Hace mucho tiempo, que en este país, el boato de la ceremonia presidencial es una circunstancia obligada para adorar al señor presidente, sea López Obrador, Fox, Calderón, Peña Nieto, Zedillo, Carlos Salinas, o cualquier otro que le haya antecedido en el cargo. El aplausómetro se expande a todo lo que da para interrumpir cualquier frase donde, categórico, diga algo que mientras más emotivo sea, más enardece a su seguidores, obsequiosos de escuchar esas palabras mágicas que han repetido todos esos jerarcas ocupadores de la silla presidencial que enaborlan en sus argumentos la idea de que todo se hace con el pueblo, para el pueblo y con el pueblo; que ahora si avanzamos hacia un futuro luminoso donde nos espera un México mejor y más justo, sin corrupción y sin opresión alguna; un México distinto donde avanzamos y, como ahora se dijo, somos mejores, que digo mejores, superiores a otros países de la Tierra.
No hay nada nuevo bajo el sol. La ceremonia sigue siendo la misma. Un elegido con el máximo poder de mandar sobre el pueblo, una corte de cortesanos dispuestos a aplaudir con más fuerza cada frase, cada pausa de respiro, cada cifra -manipulada o no- que resuene a que este país avanza, como nunca antes lo había hecho porque ahora si, es el pueblo el que es respetado en las decisiones presidenciales.
Y también, como antes, está un cúmulo de posiciones contrarias, de una oposición que significa menos del 30 por ciento del cincuenta por ciento que votaron, considerando que otro cincuenta por ciento no se presentó a las urnas, que denosta, se incomoda, recrimina, protesta y señala, que estamos ante la presencia de una incipiente dictadura que ahogará el futuro nacional bajo lineamientos que quitarán libertad, justicia, tranquilidad económica y desarrollo económico, a un país que desde hace años está hundido en una indefinición de crecimiento y de progreso, precisamente porque estamos divididos en partes que no se concilian, ni se unen ni establecen acuerdos para lograr ese progreso que se niega a llegar, desde hace décadas, a este país, tan rico y tan pobre a la vez, porque lo han gobernado sectas no comunidades sociales cohesionadas por un destino común.

Objetivo del ejercicio:
Transcribe sin cambios el pasaje del fragmento sobre la ceremonia presidencial comprendido entre "Y también, como" y "un destino común.", ambos incluidos. El listado procede de otra fuente.

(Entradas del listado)
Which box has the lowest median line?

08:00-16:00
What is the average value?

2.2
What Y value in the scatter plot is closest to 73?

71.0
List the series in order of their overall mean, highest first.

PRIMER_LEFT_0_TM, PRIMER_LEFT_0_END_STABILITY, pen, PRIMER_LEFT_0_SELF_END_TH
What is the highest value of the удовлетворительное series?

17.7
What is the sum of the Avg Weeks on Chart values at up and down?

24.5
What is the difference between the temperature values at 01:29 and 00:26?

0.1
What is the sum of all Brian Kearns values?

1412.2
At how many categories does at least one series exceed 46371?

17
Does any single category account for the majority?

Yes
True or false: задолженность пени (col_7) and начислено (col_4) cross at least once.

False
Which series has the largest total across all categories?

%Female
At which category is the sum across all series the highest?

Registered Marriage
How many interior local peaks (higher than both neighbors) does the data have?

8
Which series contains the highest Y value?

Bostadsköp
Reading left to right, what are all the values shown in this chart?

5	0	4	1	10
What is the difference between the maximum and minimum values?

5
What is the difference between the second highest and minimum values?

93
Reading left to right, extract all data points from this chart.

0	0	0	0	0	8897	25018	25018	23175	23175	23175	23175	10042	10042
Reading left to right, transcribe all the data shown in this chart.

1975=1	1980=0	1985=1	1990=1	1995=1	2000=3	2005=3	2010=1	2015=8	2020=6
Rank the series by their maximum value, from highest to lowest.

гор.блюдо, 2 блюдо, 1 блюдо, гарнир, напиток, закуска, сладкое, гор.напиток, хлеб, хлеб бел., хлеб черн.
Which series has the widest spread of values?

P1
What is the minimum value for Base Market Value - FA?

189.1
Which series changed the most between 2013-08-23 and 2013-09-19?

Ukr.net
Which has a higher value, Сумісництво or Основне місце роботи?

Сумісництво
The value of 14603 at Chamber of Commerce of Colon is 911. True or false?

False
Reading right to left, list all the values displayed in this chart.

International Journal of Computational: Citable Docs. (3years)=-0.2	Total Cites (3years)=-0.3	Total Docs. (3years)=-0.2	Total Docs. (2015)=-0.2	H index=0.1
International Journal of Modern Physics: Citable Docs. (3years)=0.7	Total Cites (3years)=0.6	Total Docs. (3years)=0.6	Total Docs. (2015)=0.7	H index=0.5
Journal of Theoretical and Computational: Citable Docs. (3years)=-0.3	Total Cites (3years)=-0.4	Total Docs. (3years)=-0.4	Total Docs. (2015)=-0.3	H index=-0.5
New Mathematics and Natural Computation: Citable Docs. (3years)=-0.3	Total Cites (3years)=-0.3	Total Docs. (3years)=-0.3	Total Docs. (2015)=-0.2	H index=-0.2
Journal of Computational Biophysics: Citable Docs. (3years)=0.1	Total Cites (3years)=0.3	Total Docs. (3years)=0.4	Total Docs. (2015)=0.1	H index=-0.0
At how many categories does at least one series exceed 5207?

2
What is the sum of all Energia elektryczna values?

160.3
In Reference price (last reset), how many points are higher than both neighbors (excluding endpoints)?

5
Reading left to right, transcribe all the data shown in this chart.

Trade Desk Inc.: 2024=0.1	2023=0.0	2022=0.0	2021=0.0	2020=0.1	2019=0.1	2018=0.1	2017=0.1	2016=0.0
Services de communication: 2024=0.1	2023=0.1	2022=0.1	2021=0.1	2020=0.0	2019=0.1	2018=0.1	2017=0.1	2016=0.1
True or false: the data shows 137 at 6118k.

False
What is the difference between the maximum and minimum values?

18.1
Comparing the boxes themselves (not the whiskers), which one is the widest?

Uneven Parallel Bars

Solución escrita:
Y también, como antes, está un cúmulo de posiciones contrarias, de una oposición que significa menos del 30 por ciento del cincuenta por ciento que votaron, considerando que otro cincuenta por ciento no se presentó a las urnas, que denosta, se incomoda, recrimina, protesta y señala, que estamos ante la presencia de una incipiente dictadura que ahogará el futuro nacional bajo lineamientos que quitarán libertad, justicia, tranquilidad económica y desarrollo económico, a un país que desde hace años está hundido en una indefinición de crecimiento y de progreso, precisamente porque estamos divididos en partes que no se concilian, ni se unen ni establecen acuerdos para lograr ese progreso que se niega a llegar, desde hace décadas, a este país, tan rico y tan pobre a la vez, porque lo han gobernado sectas no comunidades sociales cohesionadas por un destino común.